FOIA Request Seeks Records Regarding Parole Guidance and Incorrect Addresses on CBP Documents After Migrants Flown to Martha's Vineyard
This FOIA request seeks records related to U.S. Customs and Border Protection (CBP) practices and policies impacting migrants who have been transported from Texas, Arizona and Florida on buses and flights to other cities and states throughout the United States. Though much of the media coverage of busing and most recently, flights to Martha's Vineyard, has highlighted the role of state officials in providing misleading information to migrants and orchestrating their relocation, federal immigration officials also have played a role.
CBP granted humanitarian parole to some of the individuals who were relocated and federal immigration agencies continue play a role in determining whether to extend these parole applications. Though CBP provides very basic instructions about applying for parole on its website, the criteria to extend humanitarian parole or grant “re-parole” is not publicly available or widely understood.
In addition, it is unclear how CBP determines the mailing addresses to include in immigration documents, including addresses for migrants who have no contacts in the United States and therefore lack a readily available address. The addresses listed by CBP for migrants flown from Martha’s Vineyard—including reporting, parole and release documents—were incorrect or nonexistent.

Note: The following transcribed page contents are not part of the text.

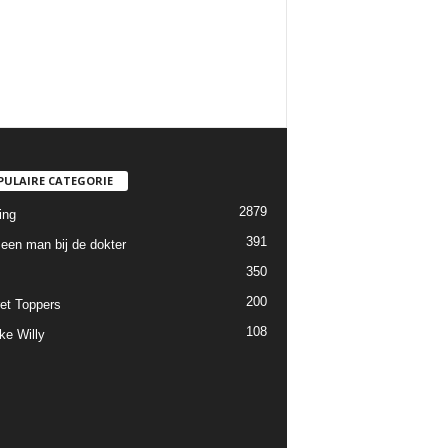
PULAIRE CATEGORIE
2879
ing
391
een man bij de dokter
350
200
et Toppers
108
ke Willy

According to one of the lawyers representing the migrants, the Department of Homeland Security (DHS) listed addresses in the migrants’ paperwork that included “random homeless shelters all across the country.” Immigration agents listed these addresses even after the migrants informed the officials that they had no address in the United States. The documents required the migrants to check in with an ICE office nearest to these addresses or be removed from the United States.